If you just want a yes or no answer this syntax should give you the best performance.
select if(exists (select url from urls where url = 'http://asdf.com'), 1, 0) from dual
If you just want to make sure there are no duplicates then add an unique index to the url field, that way there is no need to explicitly check if the url exists, just insert as normal, and if it is already there then the insert will fail with a duplicate key error.
To guarantee uniqueness you need to add a unique constraint. Assuming your table name is "urls" and the column name is "url", you can add the unique constraint with this alter table command:
alter table urls add constraint unique_url unique (url);
The alter table will probably fail (who really knows with MySQL) if you've already got duplicate urls in your table already.
Are you concerned purely about URLs that are the exact same string .. if so there is a lot of good advice in other answers. Or do you also have to worry about canonization?
For example: http://google.com and http://go%4fgle.com are the exact same URL, but would be allowed as duplicates by any of the database only techniques. If this is an issue you should preprocess the URLs to resolve and character escape sequences.
Depending where the URLs are coming from you will also have to worry about parameters and whether they are significant in your application.
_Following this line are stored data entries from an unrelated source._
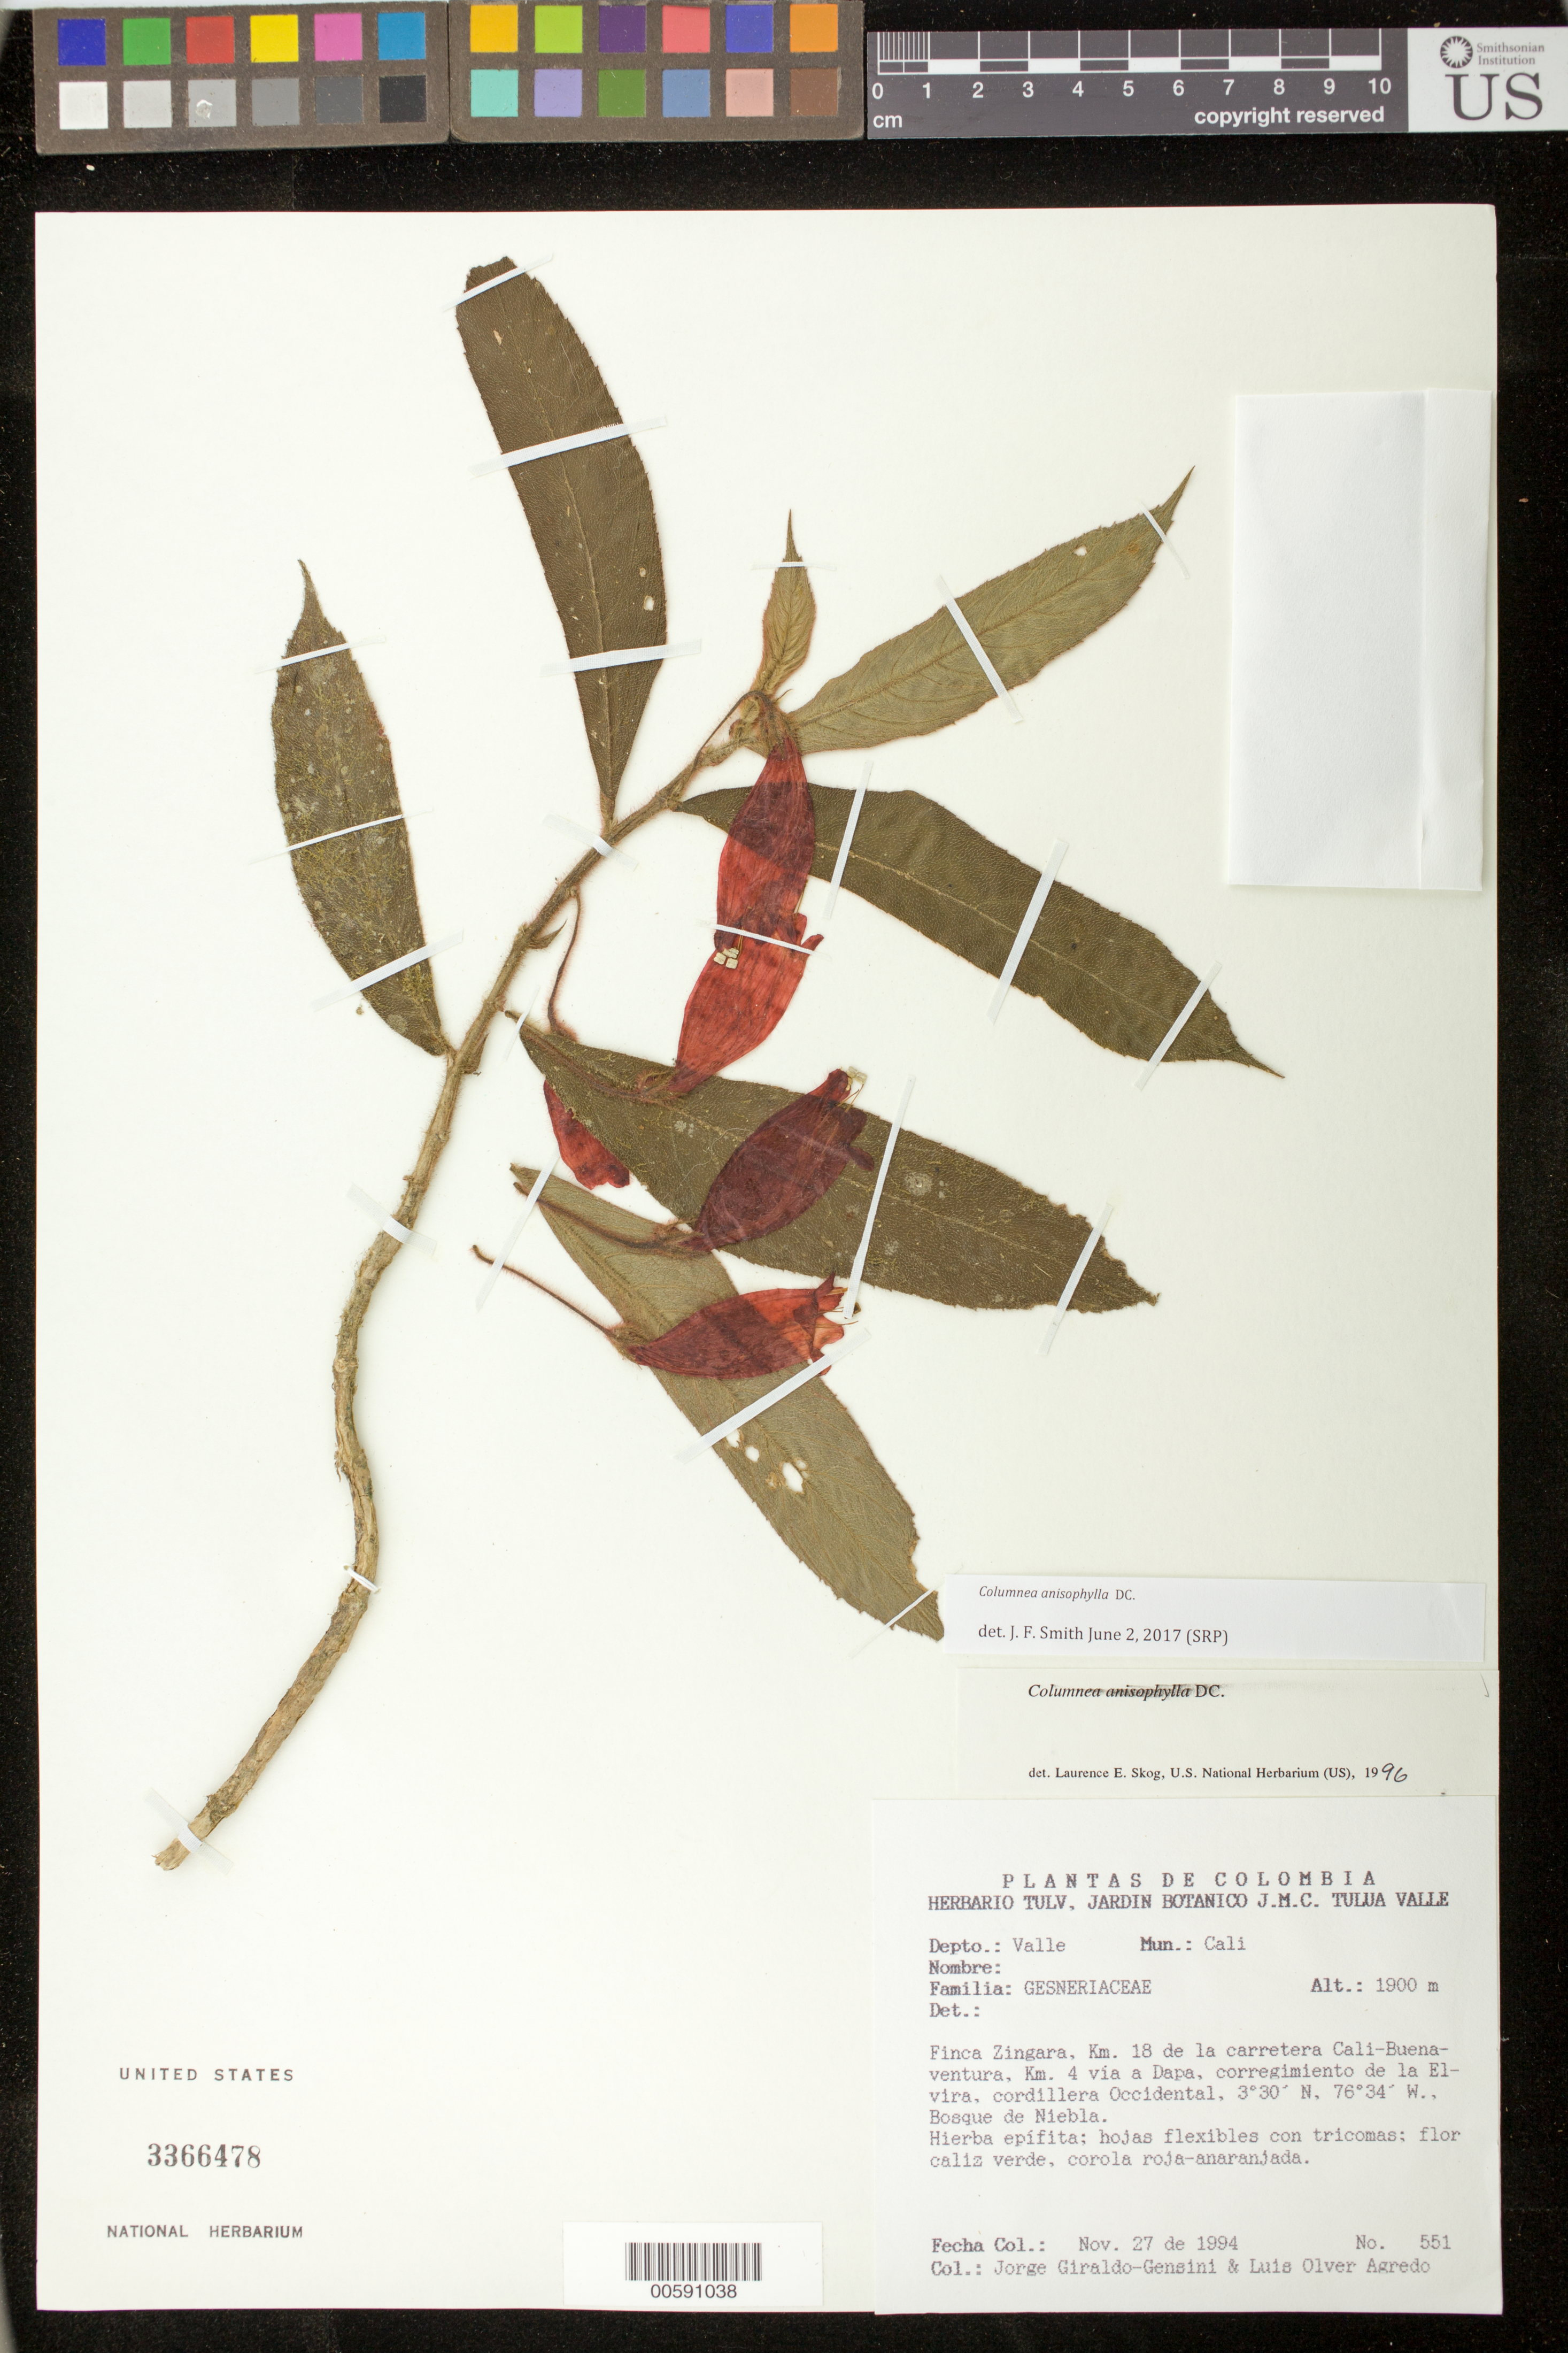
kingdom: Plantae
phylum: Tracheophyta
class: Magnoliopsida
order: Lamiales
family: Gesneriaceae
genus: Columnea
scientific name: Columnea anisophylla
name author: DC.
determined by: Skog, Laurence E.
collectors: J. Giraldo-Gensini & L. O. Agredo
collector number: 551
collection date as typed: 27 Nov 1994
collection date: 1994-11-27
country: Colombia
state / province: Valle del Cauca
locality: Mpio. Cali; Finca Zingara, Km 18 de la carretera Cali-Buenaventura, km 4 via a Dapa, corregimiento de la Elvira, cordillera Occidental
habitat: Bosque de Niebla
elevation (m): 1900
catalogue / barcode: US 3366478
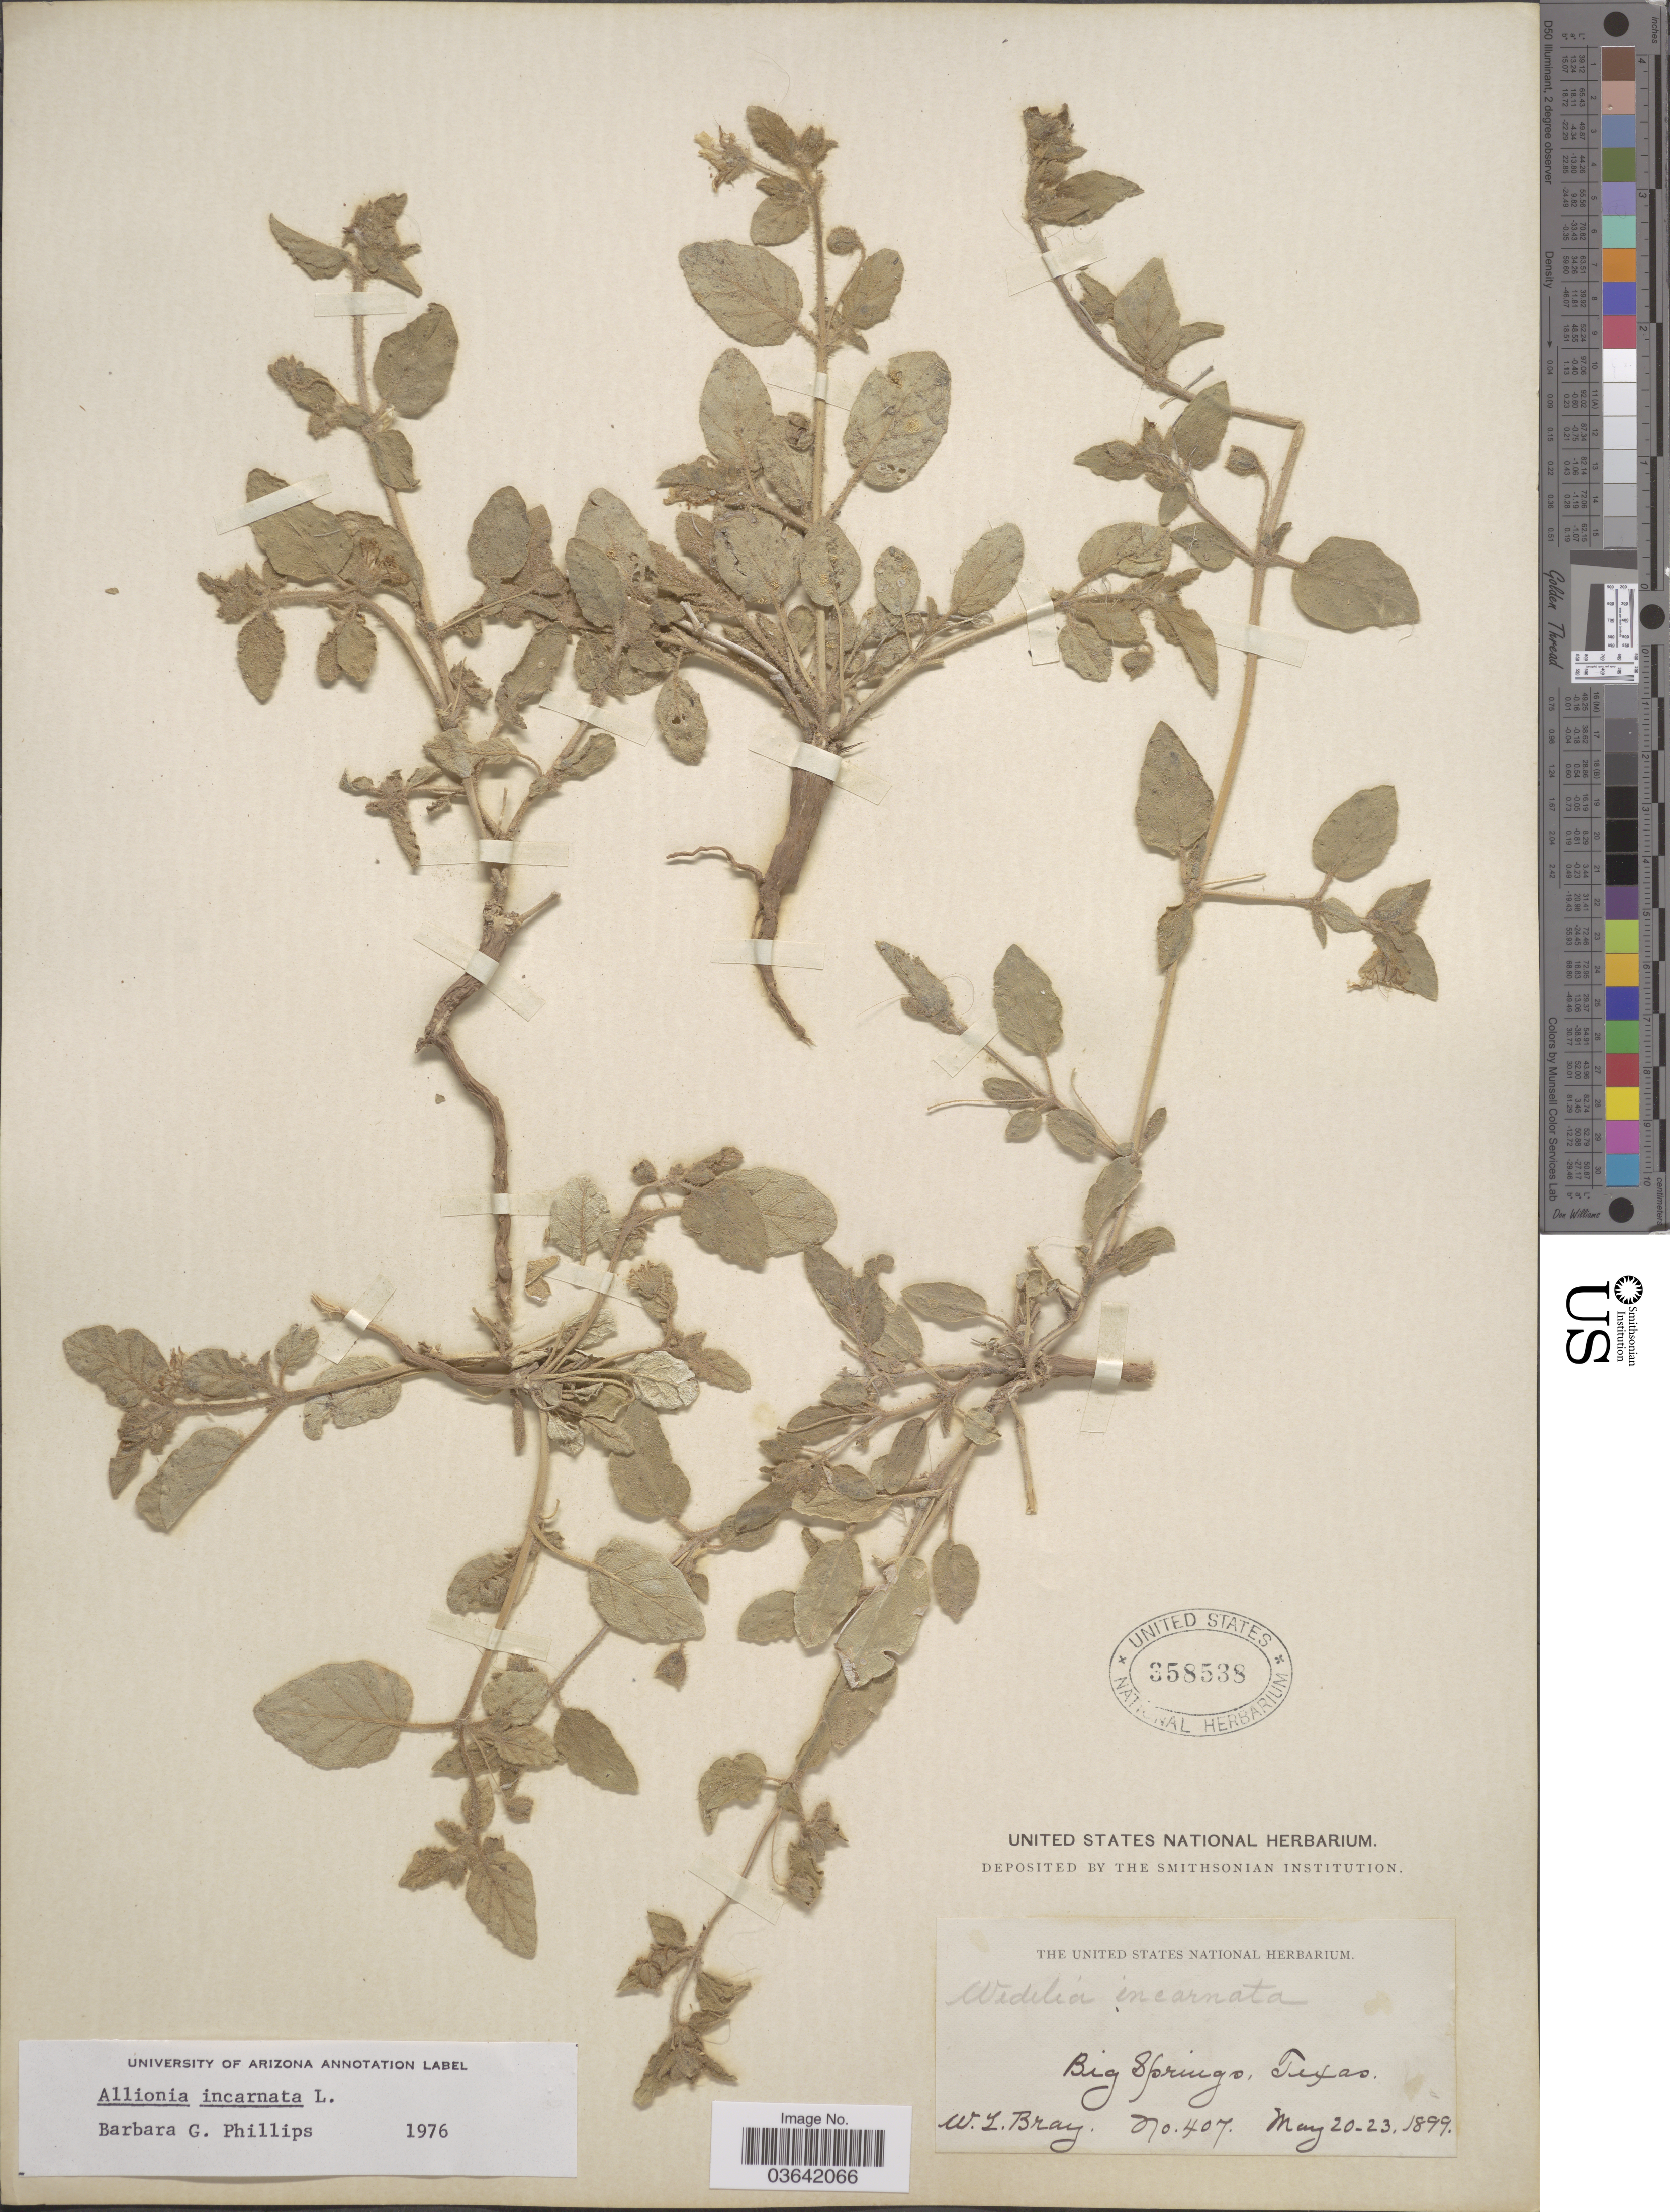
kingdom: Plantae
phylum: Tracheophyta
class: Magnoliopsida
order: Caryophyllales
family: Nyctaginaceae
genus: Allionia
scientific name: Allionia incarnata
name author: L.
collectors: W. L. Bray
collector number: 407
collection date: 1899-05-20/1899-05-23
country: United States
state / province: Texas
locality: Big Springs.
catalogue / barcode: US 358538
If you want to insert urls into the table, but only those that don't exist already you can add a UNIQUE contraint on the column and in your INSERT query add IGNORE so that you don't get an error.
Example: INSERT IGNORE INTO urls
SET url = 'url-to-insert'
The answer depends on whether you want to know when an attempt is made to enter a record with a duplicate field. If you don't care then use the "INSERT... ON DUPLICATE KEY" syntax as this will make your attempt quietly succeed without creating a duplicate.
If on the other hand you want to know when such an event happens and prevent it, then you should use a unique key constraint which will cause the attempted insert/update to fail with a meaningful error.